Citing the importance of wild salmon fisheries to Tribes, fishermen, and ecosystems in the state, the members of Congress are calling on NOAA and the Army Corps to direct federal resources to mitigate the risks of this incident, including the capture of the escaped farmed salmon. The letter also calls on the Army Corps to work to stop all permitting for new net pens or expansions to existing pens, as well as prioritize requests to update or maintain existing pens.
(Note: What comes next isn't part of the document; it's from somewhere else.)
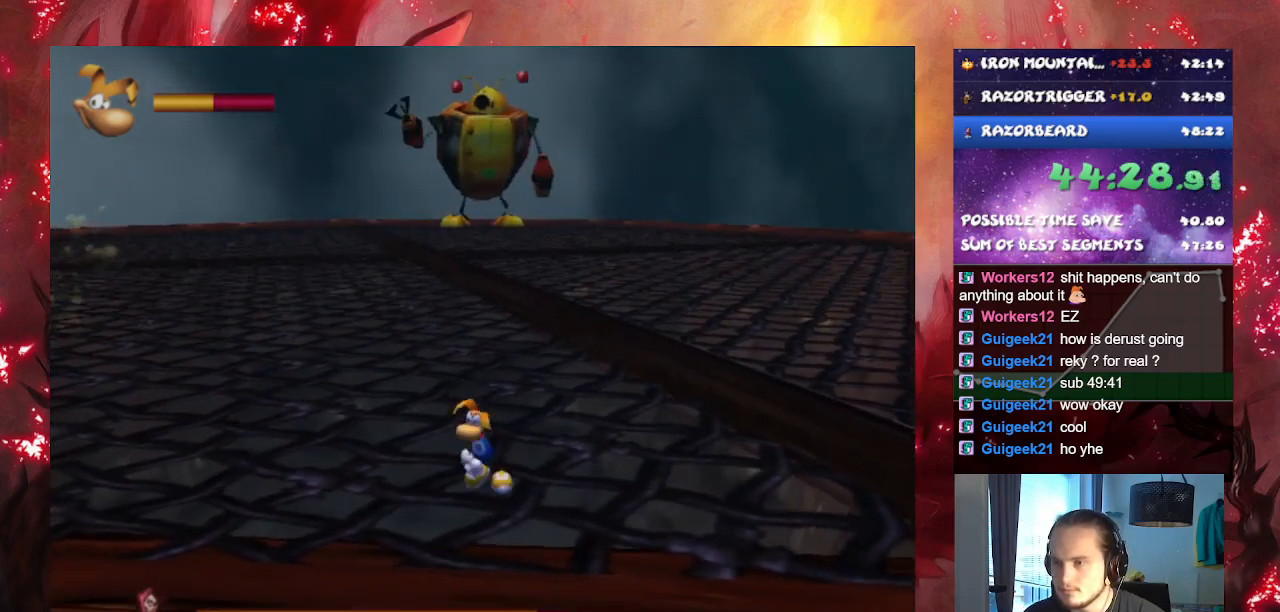
{"buttons": [], "left_stick": "center", "right_stick": "center", "events": []}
“Pacific salmon are central to our economy, our culture, and our environment in the Pacific Northwest, and are a critical part of marine and estuarine ecosystems in Washington state,” the members wrote. “The released Atlantic salmon pose a threat to wild Pacific salmon, including multiple endangered and threatened stocks in the region. Tribes, fishermen, and state agencies are working to respond to the escapement but the scale of the release calls for immediate and direct federal response…”
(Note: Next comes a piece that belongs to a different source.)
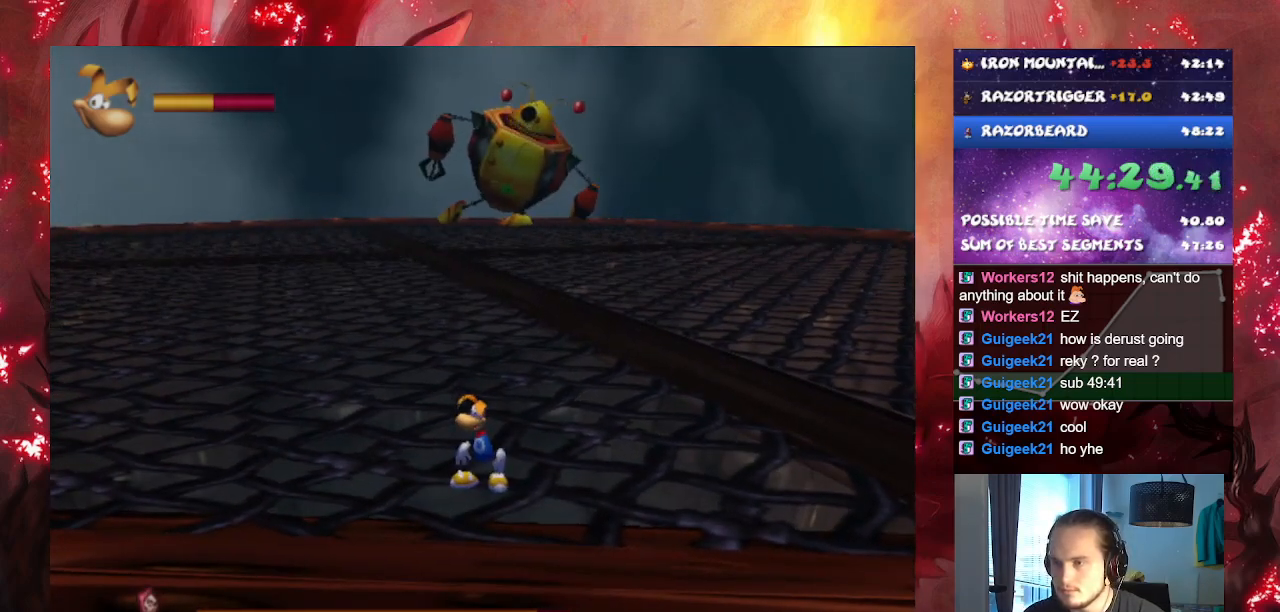
{"buttons": [], "left_stick": "right", "right_stick": "center", "events": [[484, "left_stick", "right"]]}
The farmed salmon escaped from a damaged facility owned by Cooke Aquaculture on August 19th and 20th. Since the breach, farmed Atlantic salmon have been found as far afield as Canadian waters on the West side of Vancouver Island, as well as the Skagit and Nooksack Rivers. The released Atlantic salmon pose a threat to wild Pacific salmon, including multiple endangered and threatened stocks in the region. Farmed salmon tend to be larger and could outcompete wild salmon for critical resources such as prey and preferred habitat, which is important for spawning.

Tribes and federal and state agencies have worked tirelessly towards restoration of wild salmon populations in Puget Sound. At a time when stocks of many types of wild Pacific salmon are at historic lows, the escape of thousands of farmed salmon could be a devastating setback.
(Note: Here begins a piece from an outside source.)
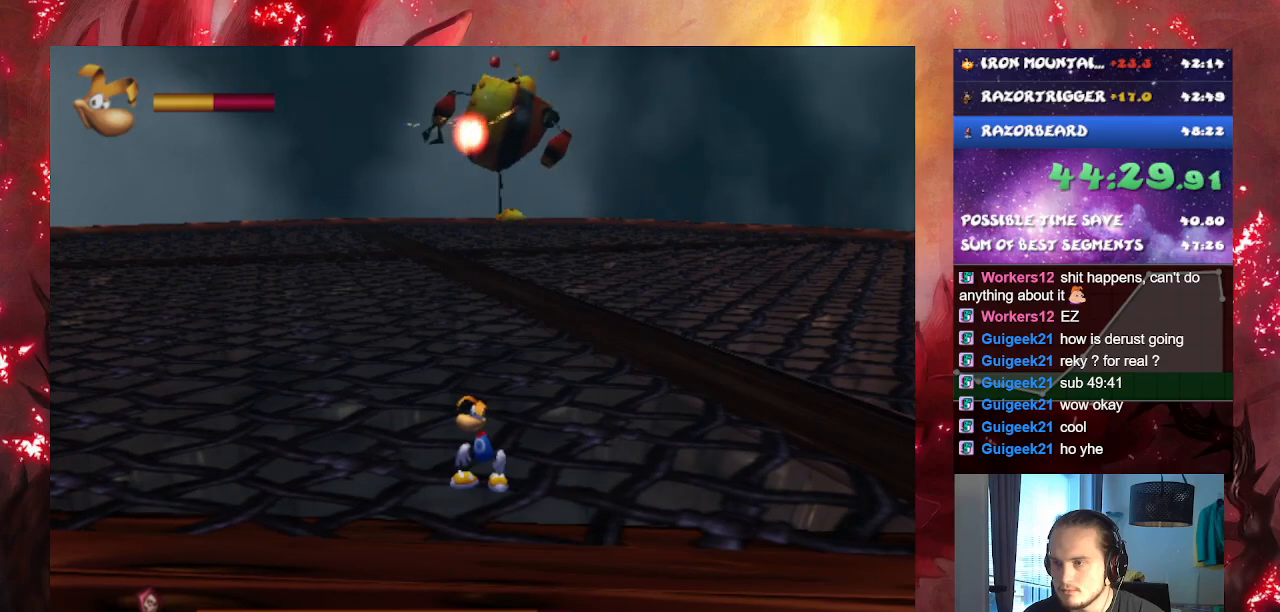
{"buttons": [], "left_stick": "right", "right_stick": "center", "events": []}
The members also asked the agency heads to conduct a review of the integrity and operation of all currently operating net pen structures to address concerns of further accidents at existing facilities.

Text of the letter can be found below.

Dear Acting Administrator Friedman and Mr. Lamont,

We write to request the National Oceanic and Atmospheric Administration (NOAA) and the U.S. Army Corps of Engineers (Army Corps) immediately act to minimize the impact of the Atlantic salmon net pen failure near Cypress Island in Skagit County, Washington. The released Atlantic salmon pose a threat to wild Pacific salmon, including multiple endangered and threatened stocks in the region. Tribes, along with federal and state agencies have worked tirelessly to restore wild salmon in Puget Sound and the escapement of thousands of farmed salmon could be a devastating setback.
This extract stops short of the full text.